### Extrait du texte
============================================================

Lithographie par rayonnement ultraviolet extrême : l’arrivée en production se précise
Le rayonnement ultraviolet extrême (en anglais, EUV) correspond à un rayonnement électromagnétique de très haute énergie, avec des longueurs d’onde de 124 à 10 nm (avec une énergie par photon de dix à cent fois supérieure à celle de la lumière visible). Cette technologie est en cours de déploiement chez bon nombre de fabricants de semiconducteurs comme Intel ou TSMC. En effet, pour créer des circuits électroniques de plus en plus petits (ou emmagasinant autant de transistors sur une même surface) et consommant moins d’énergie, leur stratégie principale est d’augmenter la finesse de gravure de leurs circuits : un transistor plus petit a un courant de fuite plus faible, ce qui diminue sa consommation énergétique et donc le refroidissement nécessaire des composants.
Grâce à ces nouvelles techniques, ils pourront descendre encore dans leur finesse de gravure, actuellement à 14 nm chez Intel (même si ces appellations sont trompeuses, chaque fabricant décidant de la définition physique de cette finesse de gravure). À titre de comparaison, actuellement, la lithographie moderne se base sur des processus d’ultraviolets profonds, avec une longueur d’onde de 193 nm ; la technologie EUV propose une longueur d’onde à 13,5 nm. Initialement, cette dernière était prévue pour le 10 nm en 2016, mais les plans actuels font plutôt état d’une arrivée vers le 7 nm, voire 5 nm (sans compter les pistes d’amélioration en remplaçant le silicium par un autre semi-conducteur, comme l’arséniure de gallium et d’indium).
Fin février a eu lieu la conférence SPIE pour la lithographie avancée, où les différents fabricants ont pu présenter leurs avancées dans le domaine de la lithographie EUV : c’est l’occasion de se plonger dans les principes de fabrication des processeurs.

============================================================

### Données fournies
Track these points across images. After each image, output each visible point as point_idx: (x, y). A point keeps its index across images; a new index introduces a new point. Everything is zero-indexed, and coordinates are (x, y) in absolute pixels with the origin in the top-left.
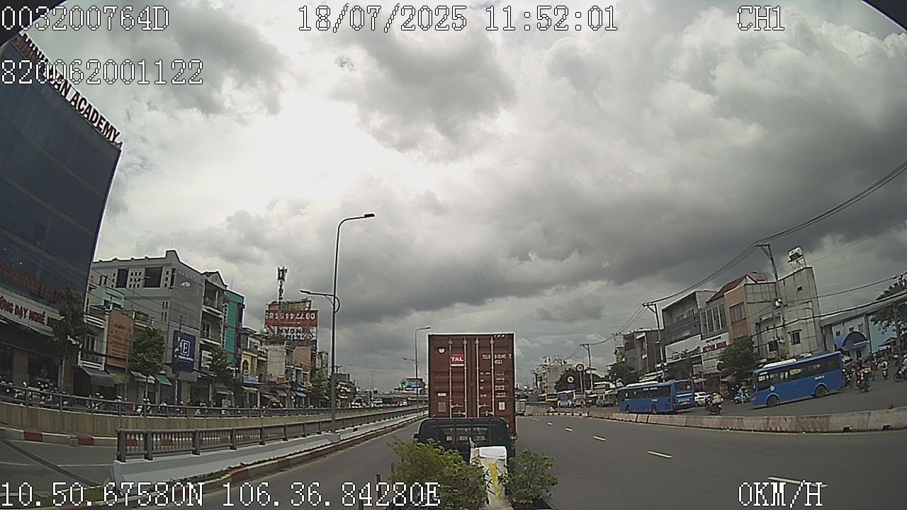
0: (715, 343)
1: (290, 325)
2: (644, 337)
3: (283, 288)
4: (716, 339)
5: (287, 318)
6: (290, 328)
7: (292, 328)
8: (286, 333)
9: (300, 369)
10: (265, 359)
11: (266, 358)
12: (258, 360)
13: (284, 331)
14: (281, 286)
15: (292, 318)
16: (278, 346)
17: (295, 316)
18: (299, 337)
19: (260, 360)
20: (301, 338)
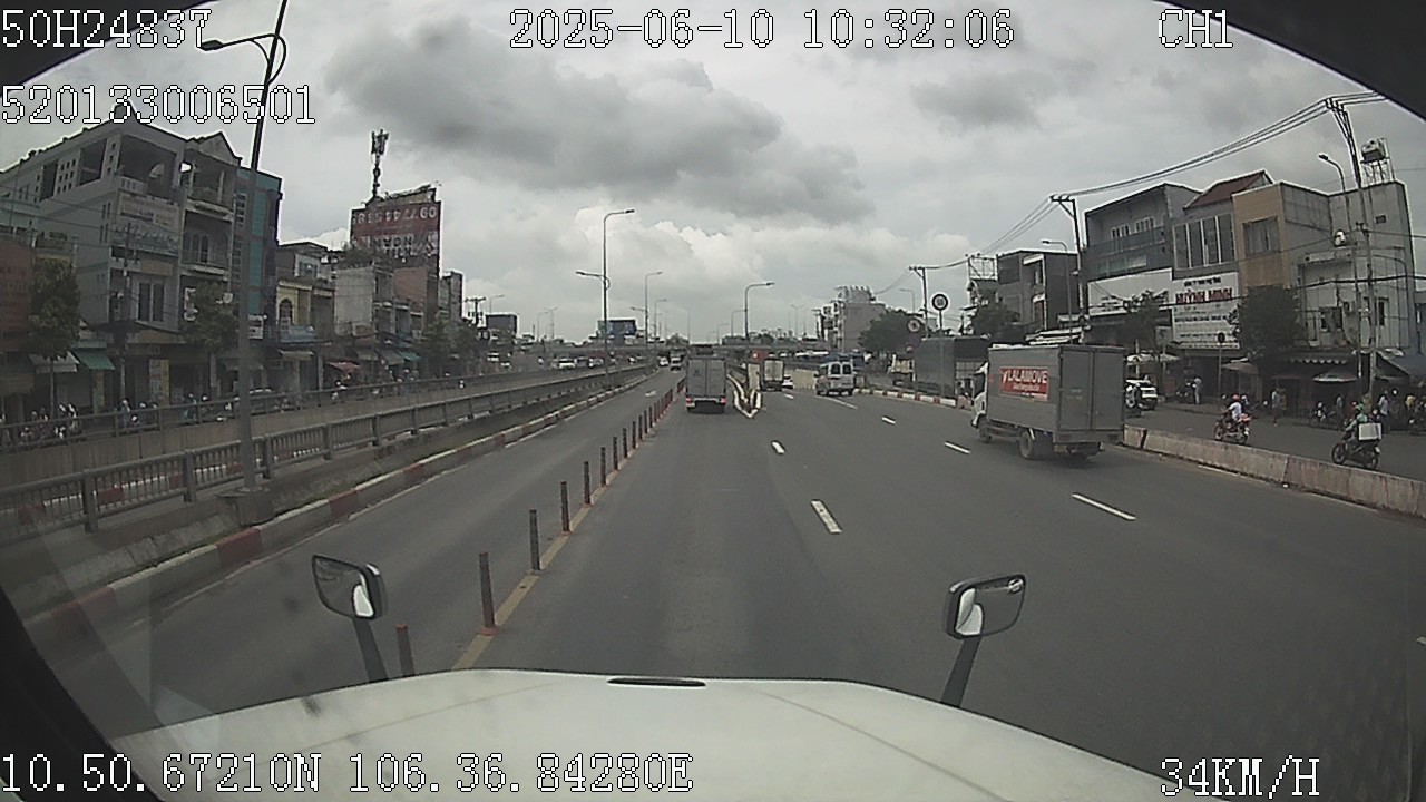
0: (1206, 289)
1: (394, 232)
2: (1041, 261)
3: (380, 167)
4: (1209, 281)
5: (388, 219)
6: (394, 237)
7: (396, 236)
8: (387, 245)
9: (405, 307)
10: (330, 294)
11: (333, 291)
12: (313, 297)
13: (383, 243)
14: (377, 165)
15: (396, 219)
16: (362, 269)
17: (401, 216)
18: (408, 251)
19: (319, 297)
20: (412, 253)
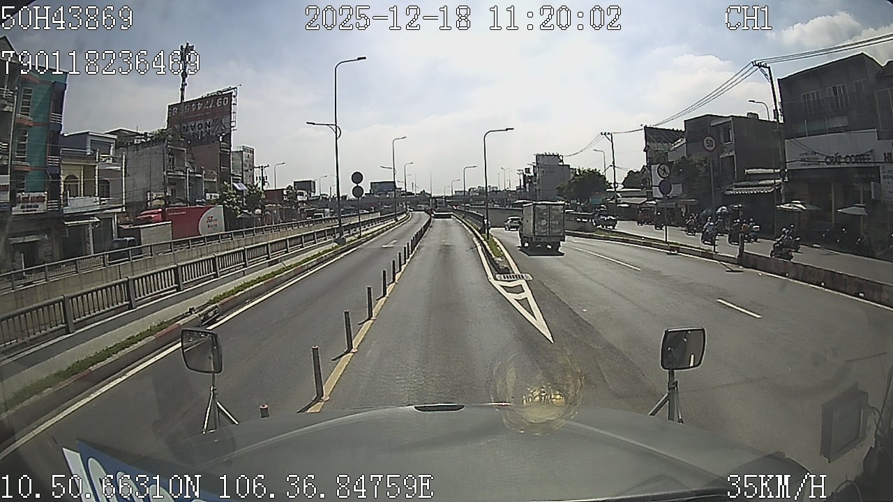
1: (196, 119)
7: (199, 122)
13: (190, 128)
15: (199, 108)
18: (209, 133)
20: (211, 135)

============================================================

### Questions sur l'extrait
- a) Relevez toutes les finesses de gravure, exprimées en nanomètres, que mentionne l'extrait sur la lithographie EUV.
- b) Modifiez l'extrait sur la lithographie EUV : reproduisez le passage compris entre « Grâce à ces » et « gallium et d’indium). », inclus, en substituant « germanium » à « silicium ».
Les données fournies n'interviennent nullement dans cet exercice.

### Corrigé de l'exercice
- a) 14 nm, 10 nm, 7 nm et 5 nm.

- b)
Grâce à ces nouvelles techniques, ils pourront descendre encore dans leur finesse de gravure, actuellement à 14 nm chez Intel (même si ces appellations sont trompeuses, chaque fabricant décidant de la définition physique de cette finesse de gravure). À titre de comparaison, actuellement, la lithographie moderne se base sur des processus d’ultraviolets profonds, avec une longueur d’onde de 193 nm ; la technologie EUV propose une longueur d’onde à 13,5 nm. Initialement, cette dernière était prévue pour le 10 nm en 2016, mais les plans actuels font plutôt état d’une arrivée vers le 7 nm, voire 5 nm (sans compter les pistes d’amélioration en remplaçant le germanium par un autre semi-conducteur, comme l’arséniure de gallium et d’indium).